● **PROMPT**
Please count the lines in the material below that include "CONTRATO". Reply with the number alone.

● **RECORDED INFORMATION**
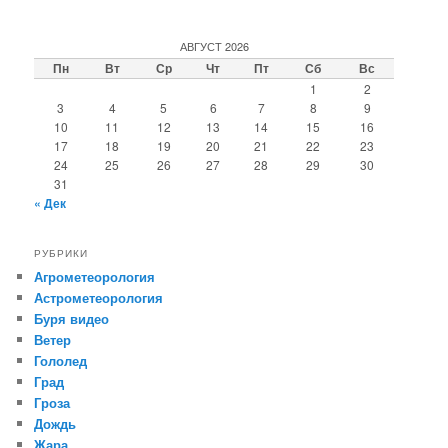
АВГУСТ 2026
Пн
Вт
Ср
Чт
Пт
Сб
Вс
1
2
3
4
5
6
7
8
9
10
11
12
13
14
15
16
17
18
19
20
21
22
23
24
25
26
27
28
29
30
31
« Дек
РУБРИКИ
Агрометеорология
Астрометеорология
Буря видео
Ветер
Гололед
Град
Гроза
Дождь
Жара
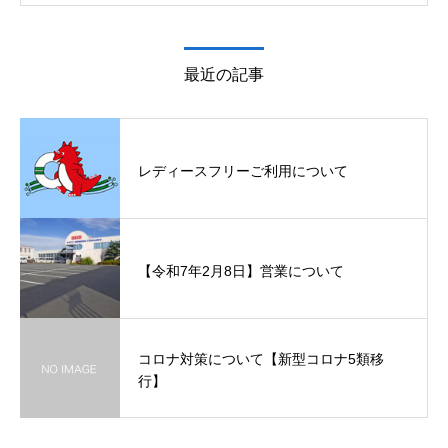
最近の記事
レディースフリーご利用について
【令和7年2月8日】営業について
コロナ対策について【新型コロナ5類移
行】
---
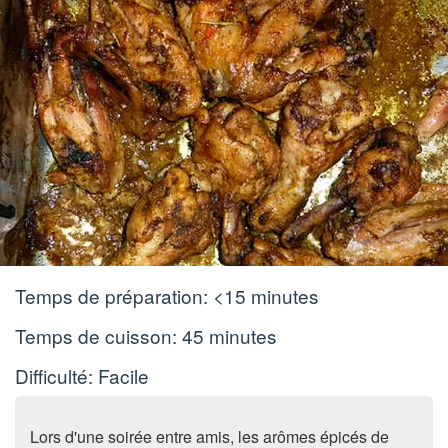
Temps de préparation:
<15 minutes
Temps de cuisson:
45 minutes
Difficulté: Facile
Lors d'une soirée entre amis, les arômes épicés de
==
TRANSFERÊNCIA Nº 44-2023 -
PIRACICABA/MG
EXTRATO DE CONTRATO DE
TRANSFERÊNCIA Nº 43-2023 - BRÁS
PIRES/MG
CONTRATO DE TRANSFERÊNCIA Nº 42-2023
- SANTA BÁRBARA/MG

● **THE COMPLETED TASK**
2